### SOURCE TEXT
Try your hand at making Origami (paper folding) figures
Making Tactile Art
One silver lining of the pandemic was the revitalization of my interest in origami—the Japanese art of paper folding. If you are new to origami, it is the creation of small paper sculptures: genuine tactile art! I am passionate about making origami more accessible to blind people. As I learned paper folding and tried to expand skills, I realized that many commercial and internet origami instructions are visual and use arrows to indicate which way to fold paper. In the digital age, you can find a myriad of video tutorials on YouTube demonstrating how to fold all types of models. These video tutorials are often silent except for some pretty music. I’ve also discovered that if there is dialog, it isn’t particularly useful to a blind person who needs specific instructions and precise verbal descriptions in order to follow along.
While we were sheltering in place during the beginning months of the pandemic, I began to teach weekly, and later, monthly accessible origami classes. By accessible, I mean I created image and action-described origami lessons with written instructions and sufficient auditory information to benefit the two dozen or so people who joined me via zoom from across the country: People who thrive with blindness or low vision. We folded models of varying degrees of difficulties—from paper cups to jumping frogs, we had so much fun folding, talking, socializing, and learning.

### INPUT DATA
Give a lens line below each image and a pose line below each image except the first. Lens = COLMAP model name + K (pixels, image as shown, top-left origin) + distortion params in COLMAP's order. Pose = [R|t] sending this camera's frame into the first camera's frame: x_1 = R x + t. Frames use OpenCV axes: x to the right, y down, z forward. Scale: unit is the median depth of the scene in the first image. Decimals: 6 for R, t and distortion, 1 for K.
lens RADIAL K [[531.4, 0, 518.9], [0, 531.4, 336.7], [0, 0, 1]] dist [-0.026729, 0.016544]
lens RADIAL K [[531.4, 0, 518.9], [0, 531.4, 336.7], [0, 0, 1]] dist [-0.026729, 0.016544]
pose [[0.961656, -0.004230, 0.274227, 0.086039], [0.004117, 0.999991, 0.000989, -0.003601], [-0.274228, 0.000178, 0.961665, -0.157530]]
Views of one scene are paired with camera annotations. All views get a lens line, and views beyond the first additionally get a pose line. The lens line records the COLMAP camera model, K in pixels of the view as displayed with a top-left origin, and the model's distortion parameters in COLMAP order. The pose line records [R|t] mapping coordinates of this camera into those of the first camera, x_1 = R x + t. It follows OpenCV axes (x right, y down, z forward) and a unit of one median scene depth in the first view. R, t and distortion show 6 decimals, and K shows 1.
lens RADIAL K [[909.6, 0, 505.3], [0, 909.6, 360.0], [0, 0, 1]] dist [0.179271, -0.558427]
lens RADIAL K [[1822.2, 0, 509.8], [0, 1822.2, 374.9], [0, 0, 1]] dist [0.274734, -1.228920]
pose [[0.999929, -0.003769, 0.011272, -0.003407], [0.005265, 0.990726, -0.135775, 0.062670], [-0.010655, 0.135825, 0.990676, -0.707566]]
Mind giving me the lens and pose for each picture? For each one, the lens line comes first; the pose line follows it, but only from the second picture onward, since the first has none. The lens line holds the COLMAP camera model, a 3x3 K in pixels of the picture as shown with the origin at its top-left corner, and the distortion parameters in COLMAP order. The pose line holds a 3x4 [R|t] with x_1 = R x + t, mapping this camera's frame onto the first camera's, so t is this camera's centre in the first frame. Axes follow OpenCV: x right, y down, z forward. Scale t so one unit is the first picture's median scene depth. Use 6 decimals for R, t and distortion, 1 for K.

### EXERCISE A
According to the origami text, about how many people joined the accessible origami classes?
### EXERCISE B
Say whether each statement agrees with the origami text, answering yes or no and quoting the text's deciding words: (i) Video origami tutorials are often silent apart from music. (ii) The accessible origami classes were always held daily. (iii) Paper cups were among the models folded in the classes.
### EXERCISE C
Write what comes next in the origami text, continuing from where it stops.
The lines above are separate material with no connection to the origami text.

### EXERCISE RESPONSE A
About two dozen people joined.

### EXERCISE RESPONSE B
(i) Yes: "These video tutorials are often silent except for some pretty music."
(ii) No: "I began to teach weekly, and later, monthly accessible origami classes."
(iii) Yes: "from paper cups to jumping frogs"

### EXERCISE RESPONSE C
My Teaching Journey
Eventually, I was asked to teach a class to a group of blind students in Virginia, then Texas, then Minnesota, San Francisco; and somehow, I taught a few origami classes at Google during Diversity and Inclusion Week!
For me, origami has become a unique way of teaching multiple skills to blind students, and all learners really. Origami is a great way to introduce, teach, and reinforce a wide variety of spatial concepts that come up naturally when folding paper. There’s a level of precision that is needed in order to produce a model that looks the way it is supposed to. Geometry comes into play. Good instructions are critical, and so is self-advocacy when a learner isn’t quite sure what is being requested. Self-advocacy and social communication skills are reinforced when instructions need to be given again and perhaps reworded to accommodate different learning styles. It’s not enough to just tell someone to “turn the model over.” What does “turn the model” actually mean? To be an effective instructor, I had to learn how to be extremely precise and clear when teaching people who are blind or who have low vision and who are participating remotely. I am still learning ways to teach while having fun folding paper.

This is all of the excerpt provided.